When my husband and I first had the idea for The Princess in Black series, we wanted to write it specifically for the mostly pre-third grade audience, partly because third grade is the age when kids have already absorbed that ideology and it’s so much harder to unpack. But if, from a young age, boys have read and loved books about girls, the ideology will have a harder time infiltrating their brains.

Here is the advice I got from many people at the time: boys are never going to willingly read about a princess. If you want boys to read about a girl, you need to disguise that the book is about a girl.

But that’s the whole point! The book has “Princess” in the title! And a princess on the cover! There is no denying it’s about a girl—and the boys will still read it and like it. That’s an experience their third-grade brain won’t be able to erase. And that will show the naysayers!

Eight years later, I am happy to report that the naysayers have been shown. Alas, they continue saying nay. Especially on Twitter.

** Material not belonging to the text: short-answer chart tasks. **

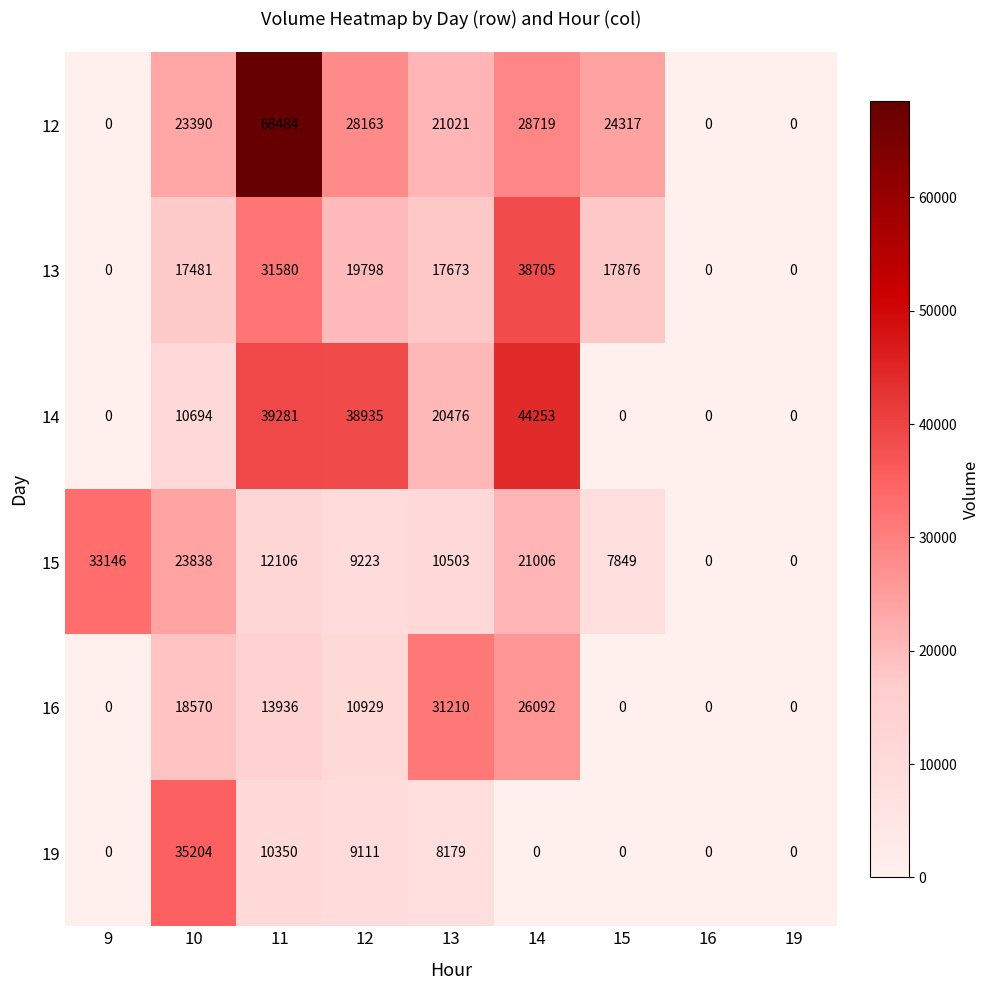

How many series are shown in this chart?

6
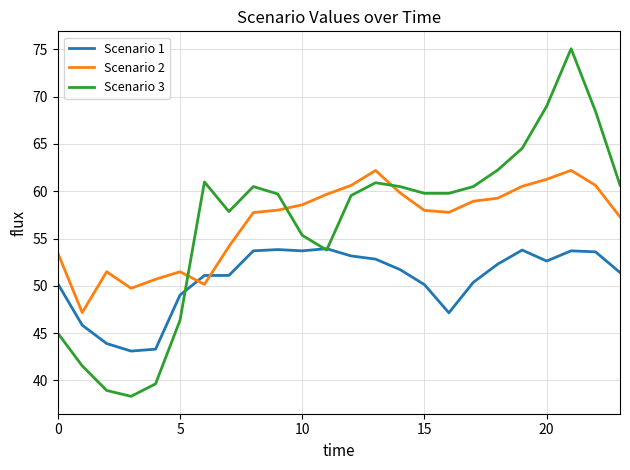

True or false: Scenario 3 and Scenario 2 cross at least once.

True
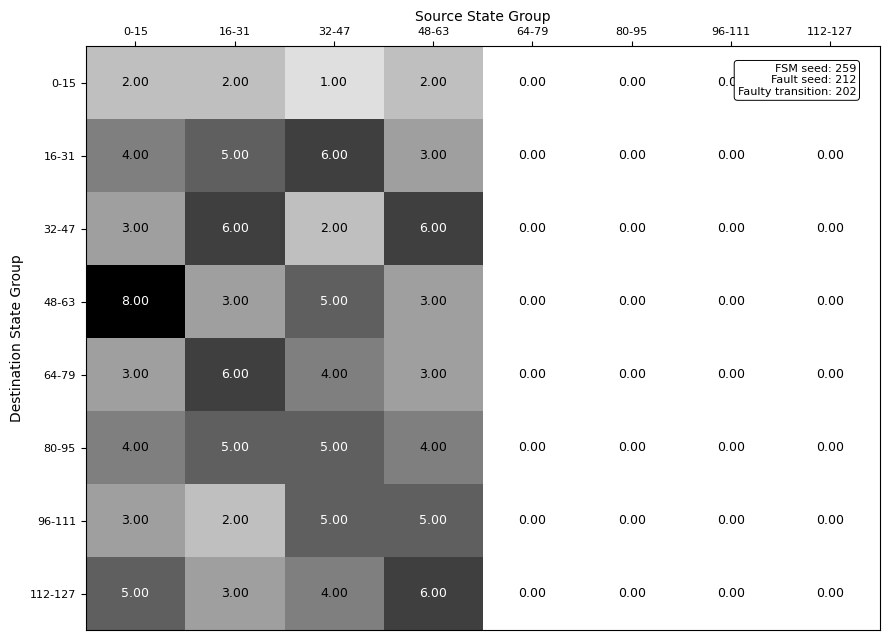

What is the sum of the 112-127 values at 48-63 and 64-79?

6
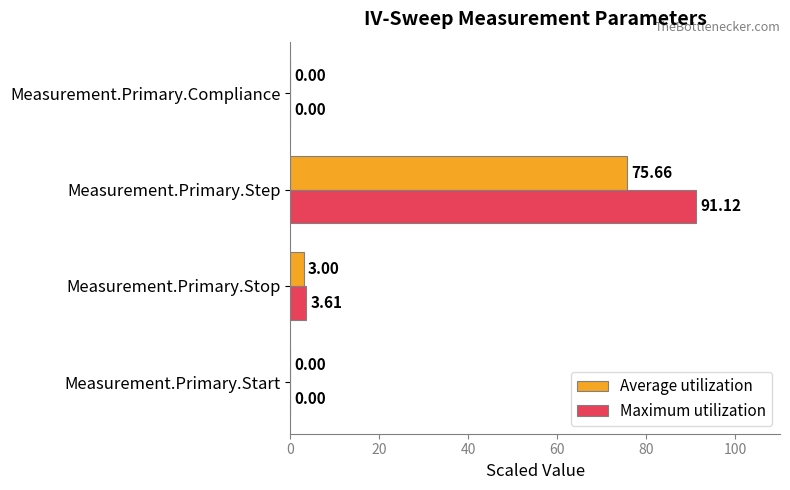

What is the total value across all series at Measurement.Primary.Stop?

6.6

Sometimes I despair. But then other times, I talk to an elementary school teacher who heard me give a talk years ago and says it affected how she chooses books for read aloud. Or a librarian, who noticed how he’d been recommending books by gender. Or parents and grandparents, who hadn’t even realized that they only bought books about boys for their boys and started offering the occasional book about a girl or non-binary character too. And my hope is sustained enough for me to keep speaking up.

When I talk to young kids about this topic, I don’t bring up hierarchal binary opposites or ideologies. (What a riveting lower elementary assembly that would make! Perhaps with puppets!!!) But I still address the topic frankly and honestly, and it was these conversations that inspired my picture book This Book Is Not for You!

“If a book is about robots, does that mean only robots can read it?”

“NO!” (Kids love shouting no. I love to give them opportunities to shout no.)

“If a book is about cats, can only cats read it?”

“NO!”

“If a book is about a boy, can only boys read it?”
“NO!”

“What if it’s about a girl?”

It’s very simply logic. The lie of the ideology is exposed. The kids get it. And so do the adults, eventually. It just takes a lot of teaspoons.